Big nuclear could get hung up on one small snag — ingots. Well, maybe not so small, given that the hardened steel nuclear reactor cores that house fuel rods cost $350 million and weigh around 600 tons. The problem, as Bloomberg reports, is that there’s only one company forging the highly specialized ingots, and they’re only able to make four of them every year. The company is Japan Steel Works Ltd. (JSW) and its CEO estimates that the competition is at least five years away from touching JSW’s technology.
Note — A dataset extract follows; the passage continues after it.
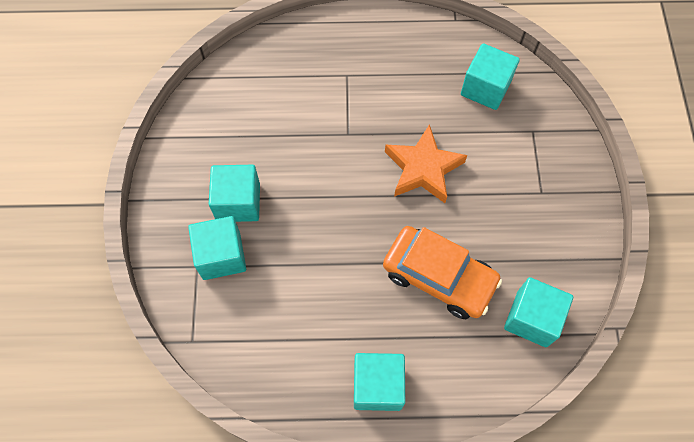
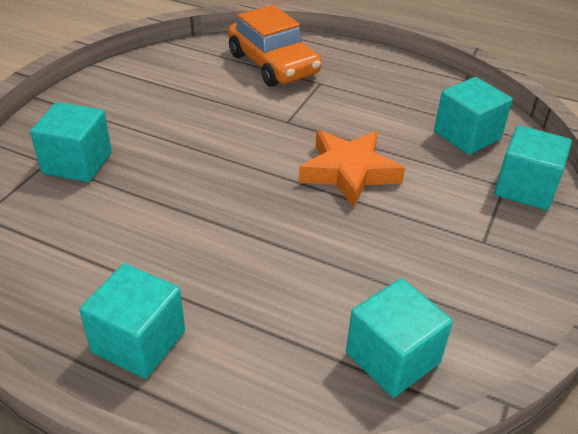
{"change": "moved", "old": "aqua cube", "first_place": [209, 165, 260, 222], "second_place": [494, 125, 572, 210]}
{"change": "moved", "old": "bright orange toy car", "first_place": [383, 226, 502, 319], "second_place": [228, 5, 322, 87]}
This is “definitely a bottleneck,” Areva, the world’s biggest nuclear reactor builder, told Bloomberg. And that’s bad news for those nuclear advocates busy getting approval for new plants all over the world. Four a year? That’s a faster clip then we’ve seen since Chernobyl but nowhere near the 17 new nuclear power plants some say needed each year to help make a dent in emissions reductions.
Already developers looking as far out as 2015 are rumored to be putting down $100 million to get on the ingot list. The huge demand has JSW considering expanding. “Our concern is the U.S.,” a JSW plant manager told Bloomberg. The Bush “administration is aggressive in building nuclear plants, but we wonder how many plants will actually be built.”
President Bush in a speech earlier this month proudly brought up the $18.5 billion earmarked for nuclear loan guarantees, but there might not be enough reactors for the recent nuclear renaissance. Perhaps those billions, which dwarf the measly the $1 billion and $2 billion projects slated for renewable energy development, could be diverted away from nuclear and into cleantech? Seems unlikely. Beyond the Bush administration, the presidential hopefuls have all shown a willingness to explore nuclear. McCain is a huge nuclear proponent, going so far as to withhold his approval of the Lieberman-Warner Bill because it doesn’t include nuclear by name. So now the nuclear industry needs a new tag line: Got Ingot?